* **AIM OF THE EXERCISE**: Please return all lines in the listing holding the word "different".

* **RECORDS**:
-----

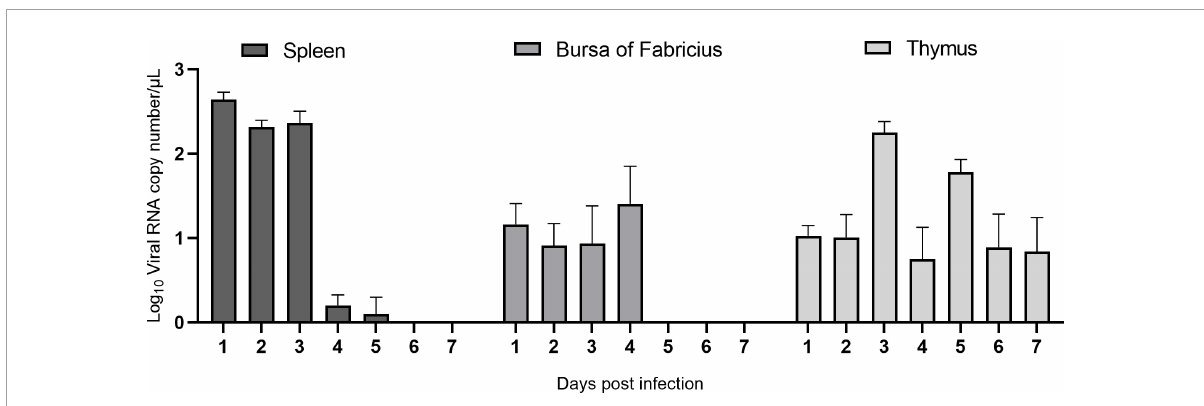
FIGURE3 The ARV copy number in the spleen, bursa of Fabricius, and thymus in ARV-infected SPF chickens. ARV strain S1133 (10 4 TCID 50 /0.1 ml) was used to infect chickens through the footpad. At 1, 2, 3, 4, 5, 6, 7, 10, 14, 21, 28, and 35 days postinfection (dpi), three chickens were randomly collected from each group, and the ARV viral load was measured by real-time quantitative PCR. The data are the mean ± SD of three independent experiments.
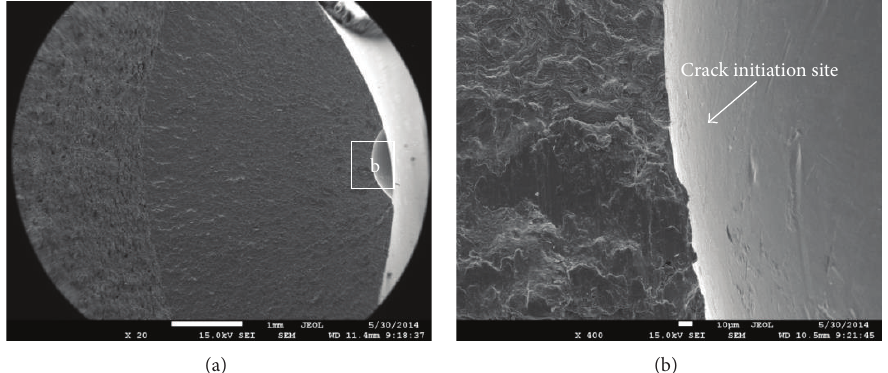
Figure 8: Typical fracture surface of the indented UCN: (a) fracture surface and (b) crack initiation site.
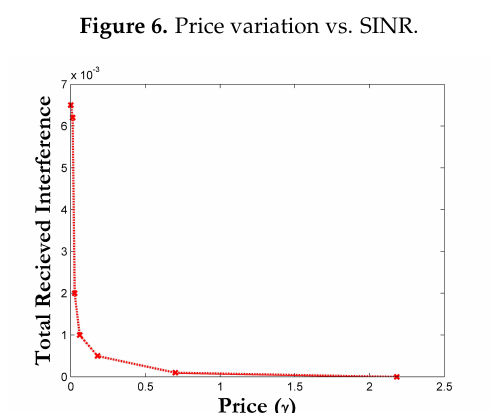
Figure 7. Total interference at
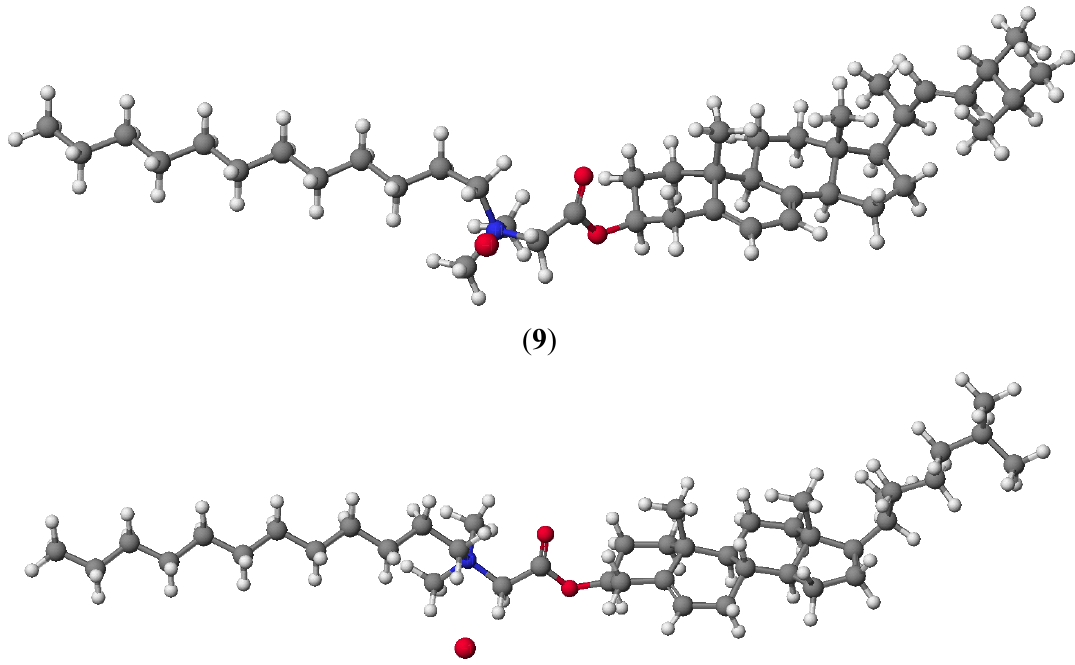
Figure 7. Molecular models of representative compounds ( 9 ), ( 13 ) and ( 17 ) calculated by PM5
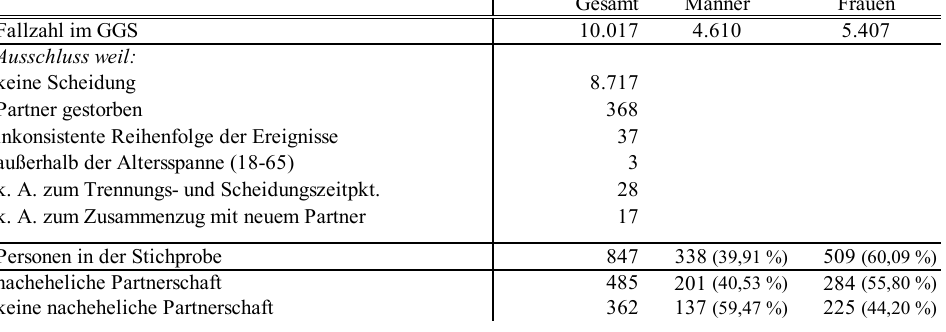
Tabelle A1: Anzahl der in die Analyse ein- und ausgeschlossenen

-----

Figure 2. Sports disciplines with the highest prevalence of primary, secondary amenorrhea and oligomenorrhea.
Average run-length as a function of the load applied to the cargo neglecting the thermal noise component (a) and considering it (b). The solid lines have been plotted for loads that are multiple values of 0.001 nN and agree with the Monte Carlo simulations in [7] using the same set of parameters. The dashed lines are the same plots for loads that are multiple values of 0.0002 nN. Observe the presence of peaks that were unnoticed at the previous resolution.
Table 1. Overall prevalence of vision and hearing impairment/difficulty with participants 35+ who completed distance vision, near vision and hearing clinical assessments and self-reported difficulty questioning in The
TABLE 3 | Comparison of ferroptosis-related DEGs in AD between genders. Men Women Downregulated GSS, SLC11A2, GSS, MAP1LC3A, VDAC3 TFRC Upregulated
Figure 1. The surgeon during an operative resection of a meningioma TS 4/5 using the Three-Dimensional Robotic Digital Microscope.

-----

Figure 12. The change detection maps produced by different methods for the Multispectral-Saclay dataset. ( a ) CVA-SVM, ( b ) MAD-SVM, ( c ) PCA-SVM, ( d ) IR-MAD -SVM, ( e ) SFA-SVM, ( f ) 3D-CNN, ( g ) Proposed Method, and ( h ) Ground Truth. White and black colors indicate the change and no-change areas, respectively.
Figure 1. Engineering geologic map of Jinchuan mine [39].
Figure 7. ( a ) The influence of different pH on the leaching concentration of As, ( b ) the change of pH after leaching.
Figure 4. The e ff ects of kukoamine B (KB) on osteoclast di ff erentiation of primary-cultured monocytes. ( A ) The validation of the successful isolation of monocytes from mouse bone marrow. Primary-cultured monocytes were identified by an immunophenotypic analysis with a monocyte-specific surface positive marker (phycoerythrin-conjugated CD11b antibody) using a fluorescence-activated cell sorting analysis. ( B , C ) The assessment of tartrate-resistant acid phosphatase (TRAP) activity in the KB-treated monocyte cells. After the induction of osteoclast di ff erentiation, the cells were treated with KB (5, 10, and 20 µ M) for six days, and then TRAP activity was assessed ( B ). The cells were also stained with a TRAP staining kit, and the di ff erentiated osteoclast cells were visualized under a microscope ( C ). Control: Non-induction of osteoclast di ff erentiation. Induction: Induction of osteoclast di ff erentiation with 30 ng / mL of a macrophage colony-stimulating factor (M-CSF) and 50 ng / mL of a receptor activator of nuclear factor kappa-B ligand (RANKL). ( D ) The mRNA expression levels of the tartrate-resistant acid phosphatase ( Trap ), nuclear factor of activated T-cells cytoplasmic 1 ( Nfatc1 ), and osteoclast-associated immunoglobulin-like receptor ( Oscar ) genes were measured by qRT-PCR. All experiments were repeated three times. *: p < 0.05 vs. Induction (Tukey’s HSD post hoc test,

-----

* **TASK SOLUTION**:
Figure 12. The change detection maps produced by different methods for the Multispectral-Saclay dataset. ( a ) CVA-SVM, ( b ) MAD-SVM, ( c ) PCA-SVM, ( d ) IR-MAD -SVM, ( e ) SFA-SVM, ( f ) 3D-CNN, ( g ) Proposed Method, and ( h ) Ground Truth. White and black colors indicate the change and no-change areas, respectively.
Figure 7. ( a ) The influence of different pH on the leaching concentration of As, ( b ) the change of pH after leaching.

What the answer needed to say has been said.